Cette émigration [des coureurs de bois français] toutefois a produit un effet avantageux à leur Nation [française] ; car les liaisons de ces réfugiés avec les [nations amérindiennes] & leurs continuels récits de la puissance des François et de leur Roi, auxquel, malgré leur bannissement, ils tenoient toujours par inclination ; ces récits, dis-je avoient inspiré à tous ces Indiens des sentimens extrêmement favorables à la Nation Françoise, & je suis persuadé qu’ils seroient encore prêts à saisir la première occasion de lui montrer leur rattachement, malgré le discrédit ou elle devroit être tombée dans leur esprit, depuis qu’elle a perdu le Canada ; car les Indiens sont dans la persuasion que tout peuple conquis est dans un état d’esclavage à l’égard du vainqueur. […]. Mais leur partialité pour les François avait jeté de trop profondes racines, pour pouvoir être sitôt déracinée.

Carver 1784 : 260-262

Nous savons également, ainsi que le confirment de nombreux témoignages historiques, que les Métis s’identifiaient au monde des Amérindiens face à l’arrivée des « Blancs », c’est-à-dire des Anglo-américains[3].

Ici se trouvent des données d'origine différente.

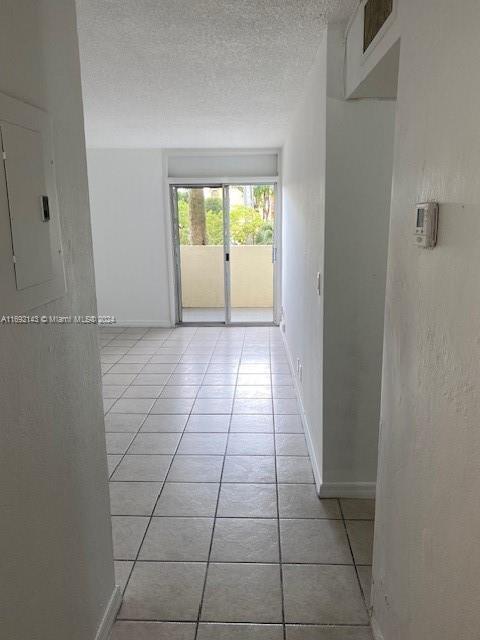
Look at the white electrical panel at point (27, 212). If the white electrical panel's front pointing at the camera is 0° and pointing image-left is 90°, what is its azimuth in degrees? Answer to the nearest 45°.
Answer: approximately 315°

De tous les auteurs, c’est Rony Blum qui soutient la thèse la plus radicale sur l’indianisation des colons en Nouvelle-France. L’approche n’est pas dépourvue de romantisme dans la présentation de la rencontre du « bon Canadien » et du « bon Sauvage » en dehors de tout contexte de conquête coloniale, voire de la pratique de l’esclavage d’Amérindiens. L’enquête va dans tous les sens et trop fréquemment, la démonstration tient au caractère plausible d’une association. L’écriture, dense, n’est pas toujours limpide. Cependant, ce livre fourmille d’idées et d’approches nouvelles que l’on ne pourra plus ignorer.